The Algarve, Portugal’s southern coast, is a stunning combination of massive cliffs and golden sandy beaches. At its end, the historic town of Sagres perches at the far southwestern corner of Europe, and in a sheltered cove below spreads the gracious Martinhal Beach Resort and Hotel.
The Algarve as it should be
Unlike much of the Algarve, which has a reputation as overbuilt and overrun, on the western end you won’t find big box hotels and crowds. The resort’s low two-story buildings fit easily into the landscape, following the hillside’s natural contours and provide photo-worthy views across the bay from almost every room. At night the view is magical from rooms or a table at the restaurant O Terraço, as lights twinkle on boats in Sagres harbor and in the town above it.
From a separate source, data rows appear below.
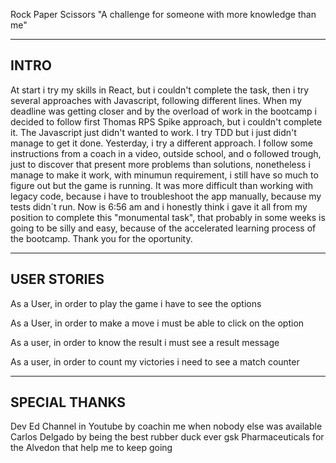 Rock Paper Scissors
"A challenge for someone with more knowledge than me"


--------------------------------------------------------------------------------------------------------------
INTRO
--------------------------------------------------------------------------------------------------------------

At start i try my skills in React, but i couldn't complete the task, then i try several approaches with Javascript, following different lines.
When my deadline was getting closer and by the overload of work in the  bootcamp i decided to follow first Thomas RPS Spike approach, but i couldn't complete it. The Javascript just didn't wanted to work. I try TDD but i just didn't manage to get it done.
Yesterday, i try a different approach. I follow some instructions from a coach in a video, outside school, and o followed trough, just to discover that present more problems than solutions, nonetheless i manage to make it work, with minumun requirement, i still have so much to figure out but the game is running. It was more difficult than working with legacy code, because i have to troubleshoot the app manually, because my tests didn´t run. Now is 6:56 am and i honestly think i gave it all from my position to complete this "monumental task", that probably in some weeks is going to be silly and easy, because of the accelerated learning process of the bootcamp.
Thank you for the oportunity.

-----------------------------------------------------------------------------------------------------------------
USER STORIES
-----------------------------------------------------------------------------------------------------------------

As a User, 
in order to play the game 
i have to see the options

As a User,
in order to make a move
i must be able to click on the option

As a user,
in order to know the result
i must see a result message

As a user,
in order to count my victories
i need to see a match counter

-----------------------------------------------------------------------------------------------------------------
SPECIAL THANKS
-----------------------------------------------------------------------------------------------------------------
Dev Ed Channel in Youtube by coachin me when nobody else was available
Carlos Delgado by being the best rubber duck ever
gsk Pharmaceuticals for the Alvedon that help me to keep going







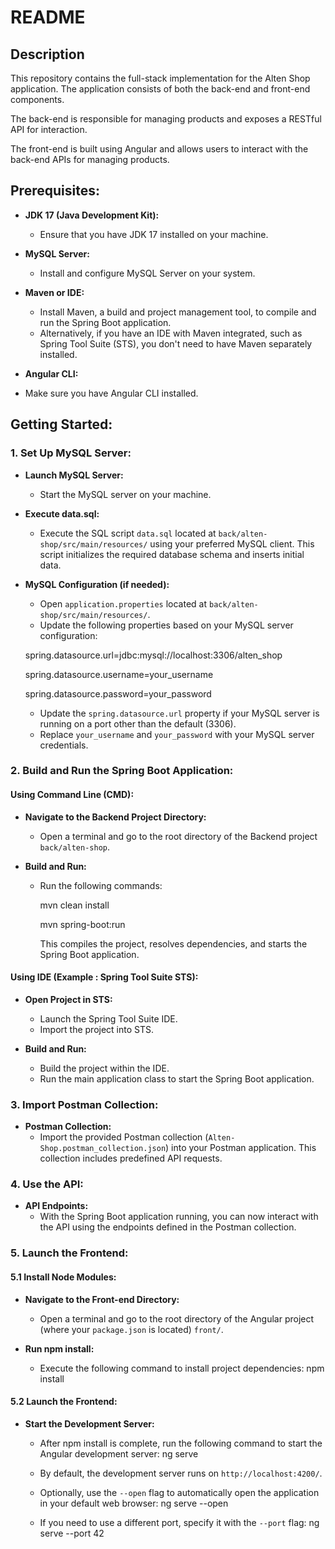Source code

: # README

## Description
This repository contains the full-stack implementation for the Alten Shop application. The application consists of both the back-end and front-end components.

The back-end is responsible for managing products and exposes a RESTful API for interaction.

The front-end is built using Angular and allows users to interact with the back-end APIs for managing products.

## Prerequisites:
- **JDK 17 (Java Development Kit):**
  - Ensure that you have JDK 17 installed on your machine.

- **MySQL Server:**
  - Install and configure MySQL Server on your system.

- **Maven or IDE:**
  - Install Maven, a build and project management tool, to compile and run the Spring Boot application. 
  - Alternatively, if you have an IDE with Maven integrated, such as Spring Tool Suite (STS), you don't need to have Maven separately installed.

- **Angular CLI:**
- Make sure you have Angular CLI installed.

## Getting Started:

### 1. Set Up MySQL Server:

   - **Launch MySQL Server:**
     - Start the MySQL server on your machine.

   - **Execute data.sql:**
     - Execute the SQL script `data.sql` located at `back/alten-shop/src/main/resources/` using your preferred MySQL client. This script initializes the required database schema and inserts initial data.

   - **MySQL Configuration (if needed):**
     - Open `application.properties` located at `back/alten-shop/src/main/resources/`.
     - Update the following properties based on your MySQL server configuration:

      spring.datasource.url=jdbc:mysql://localhost:3306/alten_shop

      spring.datasource.username=your_username
      
      spring.datasource.password=your_password

     - Update the `spring.datasource.url` property if your MySQL server is running on a port other than the default (3306).
     - Replace `your_username` and `your_password` with your MySQL server credentials.

### 2. Build and Run the Spring Boot Application:

#### Using Command Line (CMD):

   - **Navigate to the Backend Project Directory:**
     - Open a terminal and go to the root directory of the Backend project `back/alten-shop`.

   - **Build and Run:**
     - Run the following commands:

       mvn clean install
       
       mvn spring-boot:run
       
       This compiles the project, resolves dependencies, and starts the Spring Boot application.

#### Using IDE (Example : Spring Tool Suite STS):

   - **Open Project in STS:**
     - Launch the Spring Tool Suite IDE.
     - Import the project into STS.

   - **Build and Run:**
     - Build the project within the IDE.
     - Run the main application class to start the Spring Boot application.

### 3. Import Postman Collection:

   - **Postman Collection:**
     - Import the provided Postman collection (`Alten-Shop.postman_collection.json`) into your Postman application. This collection includes predefined API requests.

### 4. Use the API:

   - **API Endpoints:**
     - With the Spring Boot application running, you can now interact with the API using the endpoints defined in the Postman collection.

### 5. Launch the Frontend:

  #### 5.1 Install Node Modules:
   - **Navigate to the Front-end Directory:**
     - Open a terminal and go to the root directory of the Angular project (where your `package.json` is located) `front/`.

   - **Run npm install:**
     - Execute the following command to install project dependencies:
       npm install

  #### 5.2 Launch the Frontend:
   - **Start the Development Server:**
     - After npm install is complete, run the following command to start the Angular development server:
       ng serve

     - By default, the development server runs on `http://localhost:4200/`.

     - Optionally, use the `--open` flag to automatically open the application in your default web browser:
       ng serve --open

     - If you need to use a different port, specify it with the `--port` flag:
       ng serve --port 42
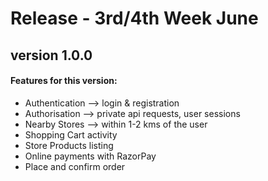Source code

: # Release - 3rd/4th Week June
## version 1.0.0

#### Features for this version: 

- Authentication --> login & registration
- Authorisation --> private api requests, user sessions
- Nearby Stores --> within 1-2 kms of the user
- Shopping Cart activity 
- Store Products listing
- Online payments with RazorPay
- Place and confirm order
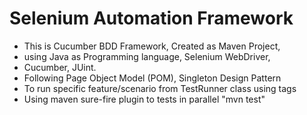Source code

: # Selenium Automation Framework
* This is Cucumber BDD Framework, Created as Maven Project, 
* using Java as  Programming language, Selenium WebDriver, 
* Cucumber, JUint.
* Following Page Object Model (POM), Singleton Design Pattern
* To run specific feature/scenario from TestRunner class using tags
* Using maven sure-fire plugin to tests in parallel "mvn test"

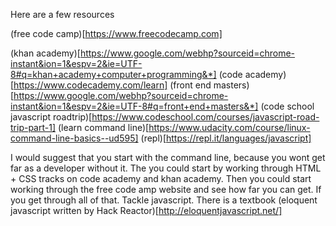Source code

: Here are a few resources


(free code camp)[https://www.freecodecamp.com]

(khan academy)[https://www.google.com/webhp?sourceid=chrome-instant&ion=1&espv=2&ie=UTF-8#q=khan+academy+computer+programming&*]
(code academy)[https://www.codecademy.com/learn]
(front end masters)[https://www.google.com/webhp?sourceid=chrome-instant&ion=1&espv=2&ie=UTF-8#q=front+end+masters&*]
(code school javascript roadtrip)[https://www.codeschool.com/courses/javascript-road-trip-part-1]
(learn command line)[https://www.udacity.com/course/linux-command-line-basics--ud595]
(repl)[https://repl.it/languages/javascript]

I would suggest that you start with the command line, because you wont get far as a developer without it.
The you could start by working through HTML + CSS tracks on code academy and khan academy. Then you could start working through the free code amp
website and see how far you can get. If you get through all of that. Tackle javascript. There is a textbook (eloquent javascript written by Hack Reactor)[http://eloquentjavascript.net/]

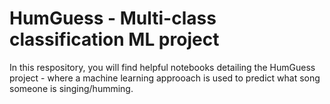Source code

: # HumGuess - Multi-class classification ML project

In this respository, you will find helpful notebooks detailing the HumGuess project - where a machine learning approoach is used to
predict what song someone is singing/humming. 

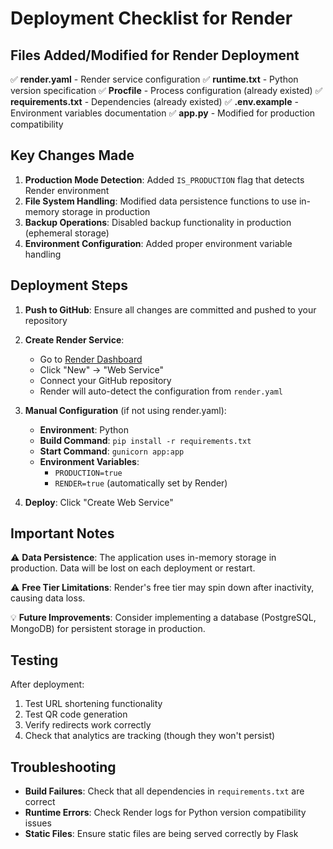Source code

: # Deployment Checklist for Render

## Files Added/Modified for Render Deployment

✅ **render.yaml** - Render service configuration
✅ **runtime.txt** - Python version specification
✅ **Procfile** - Process configuration (already existed)
✅ **requirements.txt** - Dependencies (already existed)
✅ **.env.example** - Environment variables documentation
✅ **app.py** - Modified for production compatibility

## Key Changes Made

1. **Production Mode Detection**: Added `IS_PRODUCTION` flag that detects Render environment
2. **File System Handling**: Modified data persistence functions to use in-memory storage in production
3. **Backup Operations**: Disabled backup functionality in production (ephemeral storage)
4. **Environment Configuration**: Added proper environment variable handling

## Deployment Steps

1. **Push to GitHub**: Ensure all changes are committed and pushed to your repository

2. **Create Render Service**:
   - Go to [Render Dashboard](https://dashboard.render.com/)
   - Click "New" → "Web Service"
   - Connect your GitHub repository
   - Render will auto-detect the configuration from `render.yaml`

3. **Manual Configuration** (if not using render.yaml):
   - **Environment**: Python
   - **Build Command**: `pip install -r requirements.txt`
   - **Start Command**: `gunicorn app:app`
   - **Environment Variables**: 
     - `PRODUCTION=true`
     - `RENDER=true` (automatically set by Render)

4. **Deploy**: Click "Create Web Service"

## Important Notes

⚠️ **Data Persistence**: The application uses in-memory storage in production. Data will be lost on each deployment or restart.

⚠️ **Free Tier Limitations**: Render's free tier may spin down after inactivity, causing data loss.

💡 **Future Improvements**: Consider implementing a database (PostgreSQL, MongoDB) for persistent storage in production.

## Testing

After deployment:
1. Test URL shortening functionality
2. Test QR code generation
3. Verify redirects work correctly
4. Check that analytics are tracking (though they won't persist)

## Troubleshooting

- **Build Failures**: Check that all dependencies in `requirements.txt` are correct
- **Runtime Errors**: Check Render logs for Python version compatibility issues
- **Static Files**: Ensure static files are being served correctly by Flask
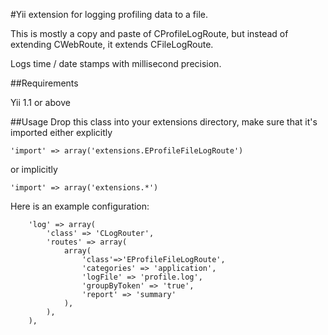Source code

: #Yii extension for logging profiling data to a file.

This is mostly a copy and paste of CProfileLogRoute, but instead of extending CWebRoute, it extends CFileLogRoute.

Logs time / date stamps with millisecond precision.

##Requirements

Yii 1.1 or above

##Usage
Drop this class into your extensions directory, make sure that it's imported either explicitly 

    'import' => array('extensions.EProfileFileLogRoute') 

or implicitly

    'import' => array('extensions.*')

Here is an example configuration:

        'log' => array(
            'class' => 'CLogRouter',
            'routes' => array(
                array(
                    'class'=>'EProfileFileLogRoute',
                    'categories' => 'application',
                    'logFile' => 'profile.log',
                    'groupByToken' => 'true',
                    'report' => 'summary'
                ),
            ),
        ),


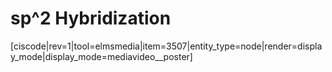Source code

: # <lrn-math>sp^2</lrn-math>  Hybridization


<media-video>[ciscode|rev=1|tool=elmsmedia|item=3507|entity_type=node|render=display_mode|display_mode=mediavideo__poster]</media-video>

 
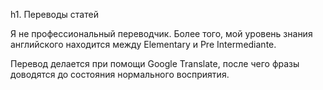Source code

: h1. Переводы статей

Я не профессиональный переводчик. Более того, мой уровень знания английского находится между Elementary и Pre Intermediante.

Перевод делается при помощи Google Translate, после чего фразы доводятся до состояния нормального восприятия.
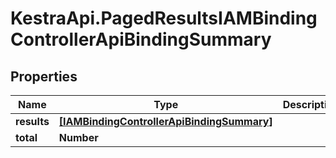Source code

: # KestraApi.PagedResultsIAMBindingControllerApiBindingSummary

## Properties

Name | Type | Description | Notes
------------ | ------------- | ------------- | -------------
**results** | [**[IAMBindingControllerApiBindingSummary]**](IAMBindingControllerApiBindingSummary.md) |  | 
**total** | **Number** |  | 


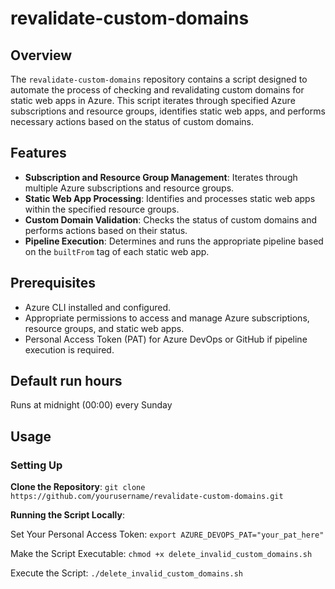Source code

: # revalidate-custom-domains

## Overview

The `revalidate-custom-domains` repository contains a script designed to automate the process of checking and revalidating custom domains for static web apps in Azure. This script iterates through specified Azure subscriptions and resource groups, identifies static web apps, and performs necessary actions based on the status of custom domains.

## Features

- **Subscription and Resource Group Management**: Iterates through multiple Azure subscriptions and resource groups.
- **Static Web App Processing**: Identifies and processes static web apps within the specified resource groups.
- **Custom Domain Validation**: Checks the status of custom domains and performs actions based on their status.
- **Pipeline Execution**: Determines and runs the appropriate pipeline based on the `builtFrom` tag of each static web app.

## Prerequisites

- Azure CLI installed and configured.
- Appropriate permissions to access and manage Azure subscriptions, resource groups, and static web apps.
- Personal Access Token (PAT) for Azure DevOps or GitHub if pipeline execution is required.

## Default run hours

Runs at midnight (00:00) every Sunday

## Usage

### Setting Up

**Clone the Repository**:
   `git clone https://github.com/yourusername/revalidate-custom-domains.git`

**Running the Script Locally**:

Set Your Personal Access Token: `export AZURE_DEVOPS_PAT="your_pat_here"`

Make the Script Executable: `chmod +x delete_invalid_custom_domains.sh`

Execute the Script: `./delete_invalid_custom_domains.sh`
   
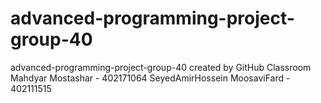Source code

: # advanced-programming-project-group-40
advanced-programming-project-group-40 created by GitHub Classroom
Mahdyar Mostashar - 402171064
SeyedAmirHossein MoosaviFard - 402111515
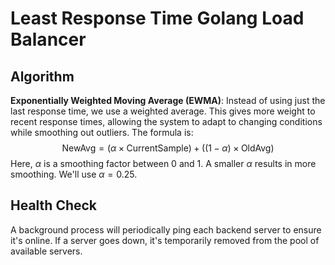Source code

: # Least Response Time Golang Load Balancer



## Algorithm

**Exponentially Weighted Moving Average (EWMA)**: Instead of using just the last response time, we use a weighted average. This gives more weight to recent response times, allowing the system to adapt to changing conditions while smoothing out outliers. The formula is:$$\text{NewAvg} = (\alpha \times \text{CurrentSample}) + ((1 - \alpha) \times \text{OldAvg})$$Here, $\alpha$ is a smoothing factor between 0 and 1. A smaller $\alpha$ results in more smoothing. We'll use $\alpha=0.25$.

## Health Check
A background process will periodically ping each backend server to ensure it's online. If a server goes down, it's temporarily removed from the pool of available servers.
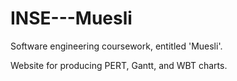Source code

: # INSE---Muesli

Software engineering coursework, entitled 'Muesli'.

Website for producing PERT, Gantt, and WBT charts.

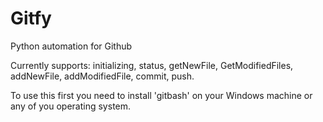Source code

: # Gitfy
Python automation for Github

Currently supports:
initializing, status, getNewFile, GetModifiedFiles, addNewFile, addModifiedFile, commit, push.

To use this first you need to install 'gitbash' on your Windows machine or any of you operating system.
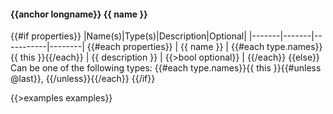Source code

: #### {{anchor longname}} {{ name }}
{{#if properties}}
|Name(s)|Type(s)|Description|Optional|
|-------|-------|-----------|--------|
{{#each properties}}
| {{ name }} | {{#each type.names}}{{ this }}{{/each}} | {{ description }} | {{>bool optional}} |
{{/each}}
{{else}}
Can be one of the following types: {{#each type.names}}{{ this }}{{#unless @last}}, {{/unless}}{{/each}}
{{/if}}

{{>examples examples}}
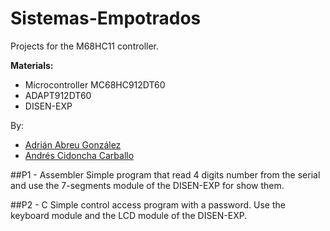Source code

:# Sistemas-Empotrados
Projects for the M68HC11 controller.

**Materials:**
* Microcontroller MC68HC912DT60
* ADAPT912DT60
* DISEN-EXP

By:
* [Adrián Abreu González](https://github.com/alu0100601398)
* [Andrés Cidoncha Carballo](https://github.com/AndresCidoncha)

##P1 - Assembler
  Simple program that read 4 digits number from the serial and use the 7-segments module of the DISEN-EXP for show them.

##P2 - C
  Simple control access program with a password. Use the keyboard module and the LCD module of the DISEN-EXP.
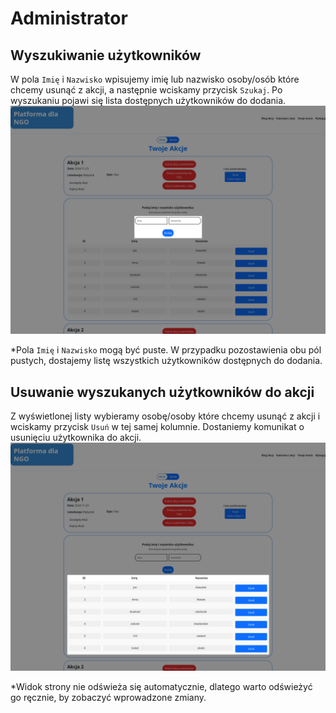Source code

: # Administrator
## Wyszukiwanie użytkowników
W pola `Imię` i `Nazwisko` wpisujemy imię lub nazwisko osoby/osób które chcemy usunąć z akcji, a następnie wciskamy przycisk `Szukaj`. Po wyszukaniu pojawi się lista dostępnych użytkowników do dodania.
![dodawanie-uczestnikow](administrator-akcje-usun-uczestnika-wyszukiwanie.png)

*Pola `Imię` i `Nazwisko` mogą być puste. W przypadku pozostawienia obu pól pustych, dostajemy listę wszystkich użytkowników dostępnych do dodania.

## Usuwanie wyszukanych użytkowników do akcji
Z wyświetlonej listy wybieramy osobę/osoby które chcemy usunąć z akcji i wciskamy przycisk `Usuń` w tej samej kolumnie. Dostaniemy komunikat o usunięciu użytkownika do akcji.
![dodawanie-uczestnikow](administrator-akcje-usun-uczestnika-usuwanie.png)

*Widok strony nie odświeża się automatycznie, dlatego warto odświeżyć go ręcznie, by zobaczyć wprowadzone zmiany.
The most complete range of lodging options
Martinhal offers guests a nice choice of different style houses and a 37-room hotel, complete with restaurants, spa and even its own shopping center, all in a village setting. Martinhal’s hotel rooms are in a pair of two-level buildings set into the hillside, all with private balconies and sea views across the gardens. Also facing the sea, Ocean Houses offer two- or three-bedroom options, while more spacious Bay Houses offer ocean views or overlook a natural reserve. Garden Houses each open onto a large garden of native plants, and villas with private swimming pools add to a total of 200 options to choose from.
A beach to dream of
A broad golden beach stretches in a big arch from the resort all the way to Sagres, providing acres of sunny sand (the Algarve gets as many as 300 sunny days a year). Half a mile off the beach, a group of small, rocky islands make a destination for kayak trips, offered by the resort. The waves are good enough to let you practice body surfing, while not too big for kids playing in the water or their parents trying to master paddle boarding.
Programs for kids, teens and adults
Martinhal’s exceptional children’s and teens’ programs allow adults to have their own separate time, while still encouraging the together time that vacationing families want. Programs and facilities are carefully planned by small age groups so kids mix with others their own age. At the Town Square a children’s playground keeps kids in full view of parents enjoying drinks or relaxing after dinner at Os Gambozinhos. The M Bar even sports a real VW Camper for kids to play in while parents relax. The day is filled with special age-grouped programs at the kid’s club, the day-care center or the Blue Room, especially for teens. Older teens have special sports and other programs at the resort and in the surrounding area. In the children’s programs, as elsewhere throughout Martinhal, everyone speaks very good English.
Adult options range from tennis on artificial grass turf, hiking in the nearby natural preserve, any of a number of spa treatment, a game at the glass-sided PADL courts, time at the beach pool and a full range of water sport at the waterfront activities center on the beach.
Three dining options
Among Martinhal’s attractions of are its three restaurants, where chefs fuse European and Portuguese cuisines. Os Gambozinos serves lunch, dinner and light meals. Glass-surrounded O Terraço, atop the main building, is the resort’s primary restaurant, serving all three meals with an eclectic menu of fresh seafood, fine Portuguese-raised meats and top Portuguese wines. Even in this fine-dining atmosphere, children of all ages are welcome and pampered with their own age-customized menus. Seafood is the specialty of poolside As Dunas, which also serves snacks and drinks all afternoon and evening.
Location, location and location
Martinhal is close to some of Europe’s finest surfing beaches. Even non-surfers will want watch the surfers and see the sand cliffs and dunes on the west coast. See towering cliffs from the lighthouse at Cabo São Vincente, or take a boat excursion from nearby Lagos or go hunting ancient megaliths and castles.
Getting to Martinhal is easy, with regular flights from Boston to Lisbon and train connections to the Algarve. SATA, the airlines of the Portuguese Azores, flies direct to Lisbon or with a stop in Ponta Delgada, Azores, a welcome break in the trip and a chance to stretch en route. From Lisbon trains run direct to Tunes, where the resort can arrange a pick-up.
It is far easier to rent a car and drive, and it will probably take less time than the train. From the airport, cross the Vasco da Gama Bridge and follow the A12, then IP1 south to its end. Take IC 4 west to Lagos, N125 to Vila do Bispo and follow signs to Sagres. Lisbon to Sagres takes about 4 hours, or take a day and drive the western shore road, a beautiful alternative starting with a ferry ride at Setubal.